■ **Texte à lire**:

De nos jours, ils sont nombreux dans les rédactions à tirer le diable par la queue. Ils pratiquent la profession de journalisme par passion. Mory Doumbouya, auparavant journaliste à Kankan, explique : « parler des conditions de vie des journalistes franchement, c’est très misérable. Moi qui vous parle, j’étais au sein du groupe Dabo média à Kankan et à Baobab FM même, on travaillait dans des conditions misérables. On a travaillé jusqu’à dix (10) mois, il n’y avait rien. Même la logistique, il n’y en avait pas, les accessoires qui nous permettaient de travailler manquaient totalement au sein de la boîte », témoigne-t-il.

Malgré les difficultés que traverse parfois sa radio, Abdoulaye Kaback Camara, rédacteur en chef de la radio Familia FM, parvient à satisfaire ses besoins : « vous le savez comme moi, il n’y a pas mal de journalistes qui n’ont toujours pas le SMIG, il y a d’autres qui perçoivent jusqu’à maintenant 200 000 Gnf, 300 000 Gnf, mais quant à moi, j’ai commencé le stage ici à la radio Familia FM, aujourd’hui, je suis le rédacteur en chef. Les conditions de traitement du début et celles d’aujourd’hui ne sont plus les mêmes. Malgré la situation que traverse parfois la radio, ce que moi, je perçois me permet de subvenir à certains de mes besoins », nous a-t-il confié.

■ **Travail demandé**: Recopiez mot pour mot et dans son intégralité le texte ci-dessus sur les conditions de vie des journalistes.

■ **Segment de données**:
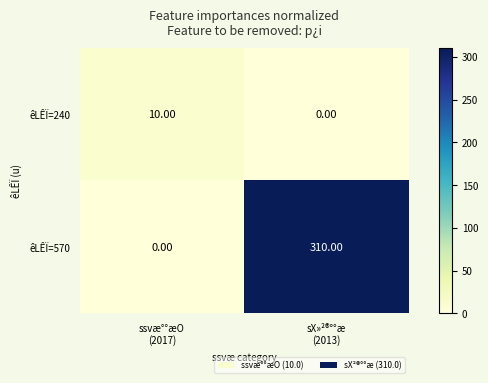

What is the difference between the maximum and minimum values in the êLÊÏ=240 series?

10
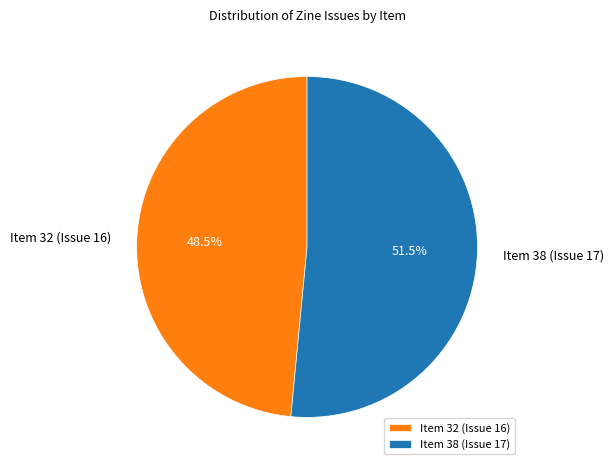

How many slices are in this pie chart?

2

■ **Zone de réponse**:
De nos jours, ils sont nombreux dans les rédactions à tirer le diable par la queue. Ils pratiquent la profession de journalisme par passion. Mory Doumbouya, auparavant journaliste à Kankan, explique : « parler des conditions de vie des journalistes franchement, c’est très misérable. Moi qui vous parle, j’étais au sein du groupe Dabo média à Kankan et à Baobab FM même, on travaillait dans des conditions misérables. On a travaillé jusqu’à dix (10) mois, il n’y avait rien. Même la logistique, il n’y en avait pas, les accessoires qui nous permettaient de travailler manquaient totalement au sein de la boîte », témoigne-t-il.

Malgré les difficultés que traverse parfois sa radio, Abdoulaye Kaback Camara, rédacteur en chef de la radio Familia FM, parvient à satisfaire ses besoins : « vous le savez comme moi, il n’y a pas mal de journalistes qui n’ont toujours pas le SMIG, il y a d’autres qui perçoivent jusqu’à maintenant 200 000 Gnf, 300 000 Gnf, mais quant à moi, j’ai commencé le stage ici à la radio Familia FM, aujourd’hui, je suis le rédacteur en chef. Les conditions de traitement du début et celles d’aujourd’hui ne sont plus les mêmes. Malgré la situation que traverse parfois la radio, ce que moi, je perçois me permet de subvenir à certains de mes besoins », nous a-t-il confié.